Four biological reasons why we’d ever think that to happen. One is that the antibodies that the virus generates still get in your nose to clear viral carriage. They also produce another type of immunoglobulin called IgA, that gets in your nose. Third is that even those monoclonal antibodies that we give for treatment in outpatient therapy, they reduce viral carriage in your nose. And then, fourth is that in the macaque or primate models, when you gave someone the vaccine, it cleared it from the nose and the lower respiratory tract.
We now see increasing data from the Israel and the U.K., where rollout, both, are going actually extremely well. The cases are going down along with hospitalizations. They all block severe disease, but they also are blocking cases. And then, swabbing of the nose of people after vaccination, the viral load is going down by fourfold. So it’s very likely, and almost definitive, that it’s going to block transmission.
However, at this moment, until we know this, like, ironclad way, meaning we swab multiple people after their doses of vaccine — which is happening in the Pfizer and the Moderna vaccine participants — and ensure there’s no virus in the nose afterwards, we’re recommending that the vaccinated — two vaccinated people can be around each other without that mask and distancing. But we’re in a half situation, where some of us are vaccinated, some of us are not. And so the vaccinated are still asked to wear masks and distance in public, while we’re waiting for the unvaccinated to become vaccinated. At a certain point — and I reassure the public — these masks will go away, but we’re not quite there yet, until we get to herd immunity.

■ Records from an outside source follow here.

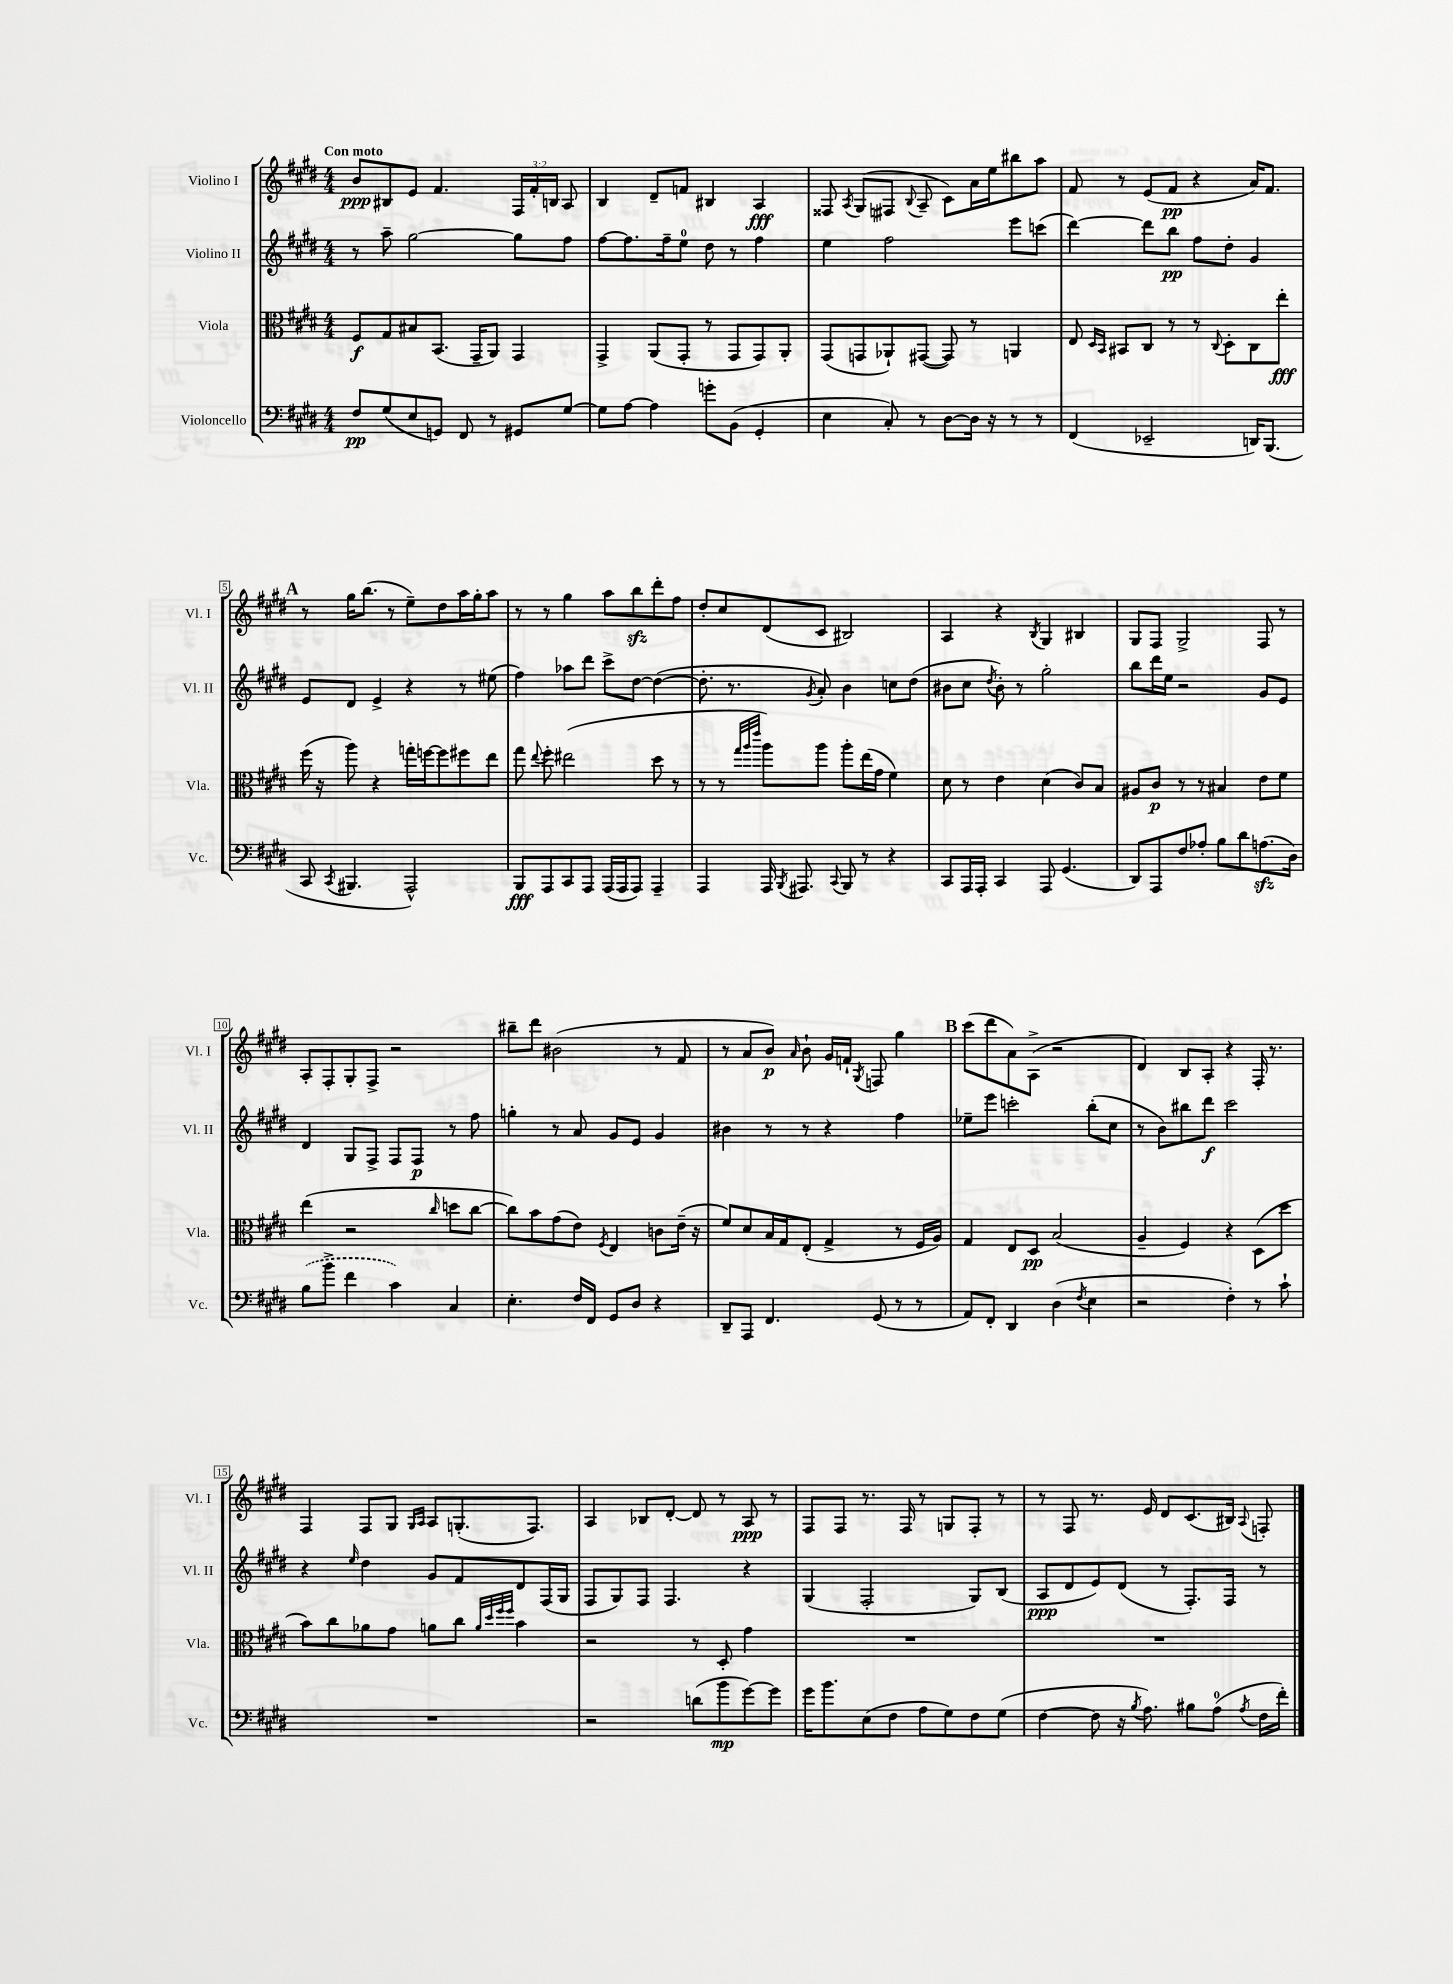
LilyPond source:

<<
\new StaffGroup <<
\new Staff = "s0" \with { instrumentName = "Violino I" shortInstrumentName = "Vl. I" } {
    \clef treble \key e \major \numericTimeSignature \time 4/4 \override Staff.TupletNumber.text = #tuplet-number::calc-fraction-text \tempo "Con moto"
    \autoBeamOff b'8[\ppp bis8 e'8] fis'4. \tuplet 3/2 { fis16[ fis'16-. b16] } a8 |
    b4 dis'8[-- f'8] bis4 a4\fff |
    fisis8 \acciaccatura { a8 } gis8[( fis8] \appoggiatura { b8 } a8-- cis'8[) a'16 e''16 bis''8 a''8] |
    fis'8 r8 e'8[( fis'8]\pp r4 a'16[) fis'8.] |
    \mark \markup { \bold "A" } r8 gis''16[ b''8.]( r8 e''8[--) dis''8 a''16 gis''16-. a''8] |
    r8 r8 gis''4 a''8[ b''8\sfz dis'''8-. fis''8] |
    dis''8[-. cis''8 dis'8( cis'8] bis2) |
    a4 r4 \acciaccatura { b8 } gis4 bis4 |
    gis8[ fis8] gis2-> fis8 r8 |
    a8[-. fis8-. gis8-. fis8]-> r2 |
    bis''8[-- dis'''8] bis'2( r8 fis'8 |
    r8 a'8[ b'8]\p) \grace { a'16 } b'8-! gis'16[ f'16]-! \acciaccatura { gis8 } f8 gis''4 |
    \mark \markup { \bold "B" } cis'''8[( dis'''8 a'8) a8]->( r2 |
    dis'4) b8[ a8]-. r4 fis16-. r8. |
    fis4 fis8[ gis8] \grace { gis16[ a16] } a8[ g8.-.( fis8.]) |
    a4 bes8[ dis'8]~-. dis'8 r8 a8\ppp r8 |
    fis8[ fis8] r8. fis16 r8 g8[ fis8]-. r8 |
    r8 fis8 r8. e'16 dis'8[ cis'8.( bis16]) \appoggiatura { a8 } f8-. \bar "|." |
}
\new Staff = "s1" \with { instrumentName = "Violino II" shortInstrumentName = "Vl. II" } {
    \clef treble \key e \major \numericTimeSignature \time 4/4
    \autoBeamOff r8 a''8-- gis''2~ gis''8[ fis''8] |
    fis''8[~ fis''8. fis''16-- e''8]-0 dis''8 r8 fis''4 |
    e''4 fis''2 e'''8[ c'''8]( |
    dis'''4~) dis'''8[ b''8]\pp fis''8[ dis''8]-. gis'4 |
    \mark \markup { \bold "A" } e'8[ dis'8] e'4-> r4 r8 eis''8( |
    fis''4) aes''8[ dis'''8] cis'''8[-> dis''8]~ dis''4~( |
    dis''8.-. r8. \acciaccatura { gis'8 } a'8-.) b'4 c''8[ dis''8]( |
    bis'8[ cis''8] \acciaccatura { dis''8 } bis'8-.) r8 gis''2-. |
    b''8[ dis'''16 e''16] r2 gis'8[ e'8] |
    dis'4 gis8[ fis8]-> fis8[ fis8]\p r8 fis''8 |
    g''4-. r8 a'8 gis'8[ e'8] gis'4 |
    bis'4 r8 r8 r4 fis''4 |
    \mark \markup { \bold "B" } ees''8[-- e'''8] c'''2-. b''8[-.( cis''8] |
    r8 b'8[) bis''8 dis'''8]\f cis'''2 |
    r4 \grace { e''16 } dis''4 gis'8[ fis'8 dis'8 fis16( gis16] |
    fis8[ gis8) fis8] fis4. r4 |
    gis4( fis2-. gis8[) b8]( |
    a8[\ppp dis'8 e'8) dis'8]( r8 fis8.[-.) fis16] r8 \bar "|." |
}
\new Staff = "s2" \with { instrumentName = "Viola" shortInstrumentName = "Vla." } {
    \clef alto \key e \major \numericTimeSignature \time 4/4
    \autoBeamOff fis8[\f gis8 bis8 b,8.]( gis,16[-- a,8]) gis,4 |
    gis,4-> a,8[( gis,8]-. r8 gis,8[ gis,8) a,8]-. |
    gis,8[( g,8 aes,8-!) gis,8]~( gis,8) r8 a,4 |
    e8 \grace { dis16[ b,16] } bis,8[ cis8] r8 r8 \appoggiatura { cis8 } dis8[-. cis8 e''8]-.\fff |
    \mark \markup { \bold "A" } fis''16( r16 a''8) r4 g''16[-. f''16~ f''8 fis''8 e''8] |
    gis''8 \appoggiatura { e''8 } fis''8-. eis''2( dis''8 r8 |
    r8 r8 \grace { gis''32[ a''32 e'''32] } a''8[) a''8] a''8[-. e''16( gis'16] fis'4) |
    dis'8 r8 e'4 dis'4( cis'8[) b8] |
    ais8[ cis'8]\p r8 r8 bis4 e'8[ fis'8] |
    e''4( r2 \grace { cis''16 } d''8[ cis''8]~ |
    cis''8[) b'8 gis'8( e'8]) \acciaccatura { fis8 } e4 c'8[ e'16]--( r16 |
    fis'8[) dis'8 b16 gis16 e8]-.( gis4-> r8 fis16[ a16]) |
    \mark \markup { \bold "B" } gis4 e8[ dis8]\pp b2( |
    a4-- fis4) r4 dis8[( dis''8] |
    b'8[) cis''8 aes'8 gis'8] a'8[ cis''8] \grace { a'32[ dis''32 fis''32 fis''32] } b'4 |
    r2 r8 dis8-. gis'4 |
    R1 |
    R1 \bar "|." |
}
\new Staff = "s3" \with { instrumentName = "Violoncello" shortInstrumentName = "Vc." } {
    \clef bass \key e \major \numericTimeSignature \time 4/4
    \autoBeamOff fis8[\pp gis8( e8 g,8]) fis,8 r8 gis,8[ gis8]~ |
    gis8[ a8]~ a4 g'8[-. b,8]( gis,4-. |
    e4 cis8-.) r8 dis8[~ dis16] r16 r8 r8 |
    fis,4( ees,2-- d,16[) b,,8.]( |
    \mark \markup { \bold "A" } cis,8 \acciaccatura { cis,8 } bis,,4. a,,2-^) |
    b,,8[\fff a,,8 cis,8 a,,8] a,,16[( a,,16 a,,8]) a,,4-- |
    a,,4 a,,16 \acciaccatura { b,,8 } ais,,8. \appoggiatura { cis,8 } b,,8 r8 r4 |
    cis,8[ a,,16 a,,16]-. cis,4 a,,8 gis,4.( |
    dis,8[) a,,8 fis8 aes8]-. b8[ dis'8 a8.\sfz( dis16]) |
    \once \slurDashed b8[( b'8]-> fis'4 cis'4) cis4 |
    e4.-. fis16[ fis,16] gis,8[ dis8] r4 |
    dis,8[-- a,,8] fis,4. gis,8( r8 r8 |
    \mark \markup { \bold "B" } a,8[) fis,8]-. dis,4 dis4( \acciaccatura { fis8 } e4 |
    r2 fis4-.) r8 cis'8-! |
    R1 |
    r2 d'8[( b'8\mp gis'8~) gis'8] |
    gis'16[ b'8. e8( fis8] a8[ gis8) fis8 gis8]( |
    fis4~ fis8 r16 \acciaccatura { b8 } a8.) bis8[ a8]-0( \acciaccatura { a8 } fis16[ fis'16]-.) \bar "|." |
}
>>
>>
\layout { \context { \Score \override BarNumber.stencil = #(make-stencil-boxer 0.1 0.3 ly:text-interface::print) } }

AMY GOODMAN: And can you talk about the variants — I mean, right now the South African and British variant so serious in the United States — and the race between getting the vaccine in time for dealing with these variants? Now with the storm in the South right now, we’re in a very stormy New York, snowstorm in New York. But certainly in Texas, in the South, that has really broken the supply chain, getting the distribution of vaccines, so hundreds of thousands of appointments, it sounds like, around the country are being canceled right now, because they can’t get the vaccine. What about that race? Why is the variant so critical here?
DR. MONICA GANDHI: You know, it’s true that this virus is going to mutate. It always has mutated. It doesn’t actually mutate that fast. It’s just that we’ve had so much transmission right now that these spike protein mutations are coming out.

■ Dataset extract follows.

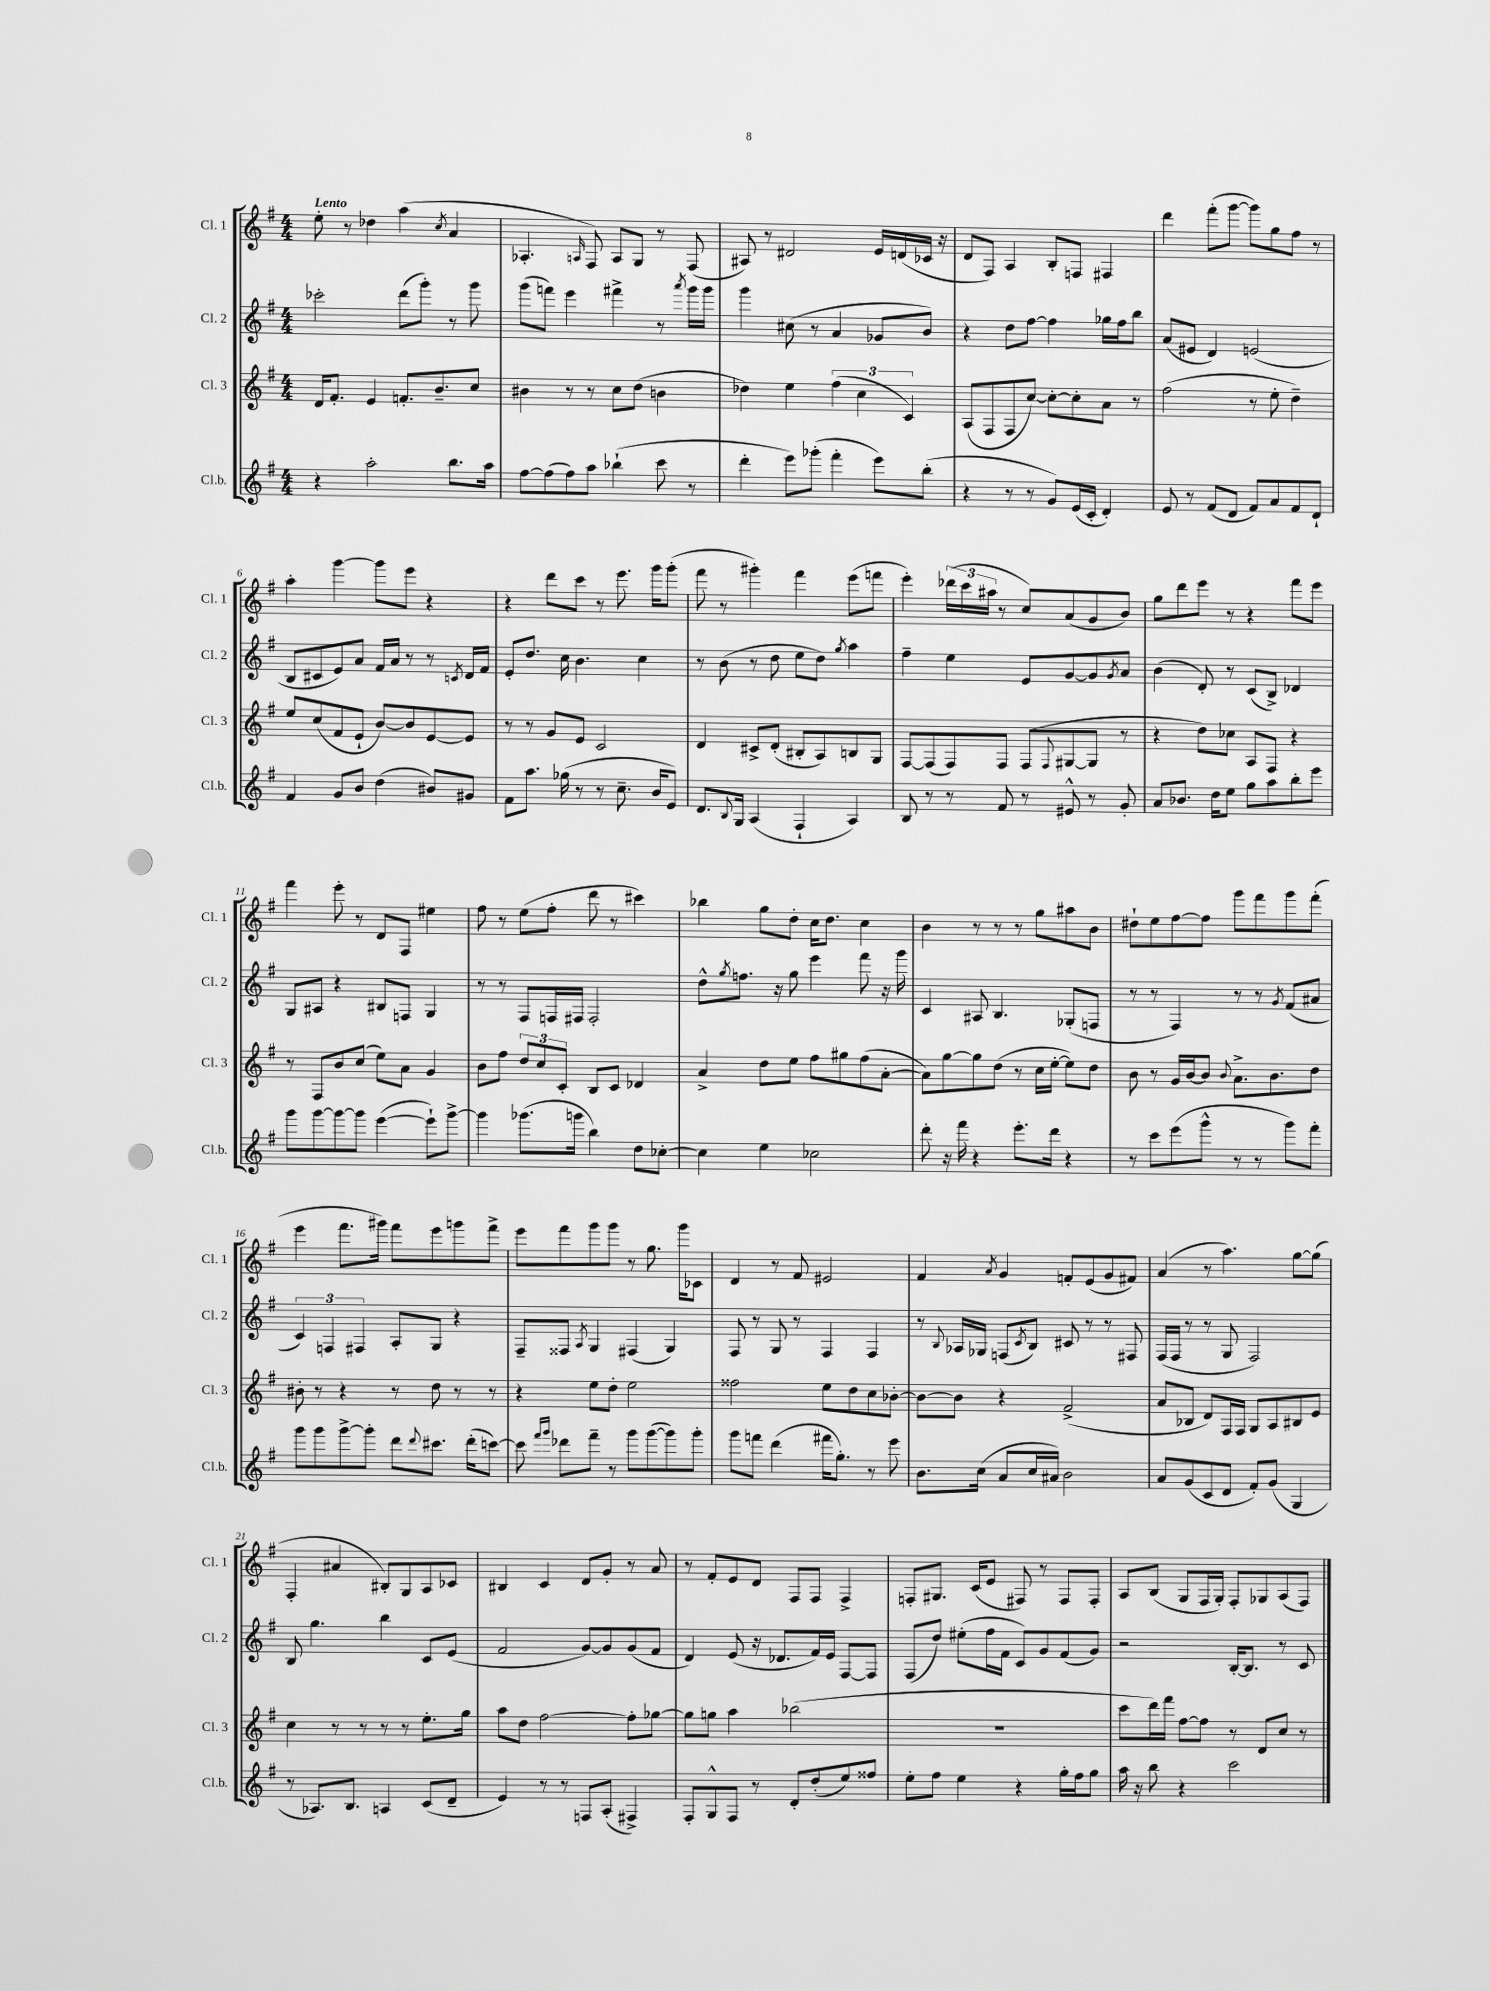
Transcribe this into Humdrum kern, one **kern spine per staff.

There’s two — one reassuring, one unreassuring. Reassuring thing is that even against the variants, all the vaccines block severe disease. And I mean the Johnson & Johnson study was examining in the setting of the B1351, or the South Africa variant. Ninety-five percent of those strains in South Africa were of that variant. And Johnson & Johnson blocked completely hospitalizations and almost completely all severe disease, even if you’re out of the hospital. Good sign. That’s because T cells from our vaccines will block all severe disease.
But when you’re in a setting of replication, the variants can keep on going. There can be more mutations. And so it is a race. There is absolutely a race between getting everyone vaccinated and tamping down transmission. And so, the more critical — the faster we do this, it’s the most — it’s incredibly critical. And we’re in a complete race. And all of these — any blockage to vaccine distribution, like what you just mentioned in Texas and elsewhere, is a problem. But we’re going to get there. But it makes the race more urgent.
AMY GOODMAN: Well, we want to thank you so much for being with us, Dr. Monica Gandhi, infectious disease physician, professor of medicine at UCSF, San Francisco General Hospital.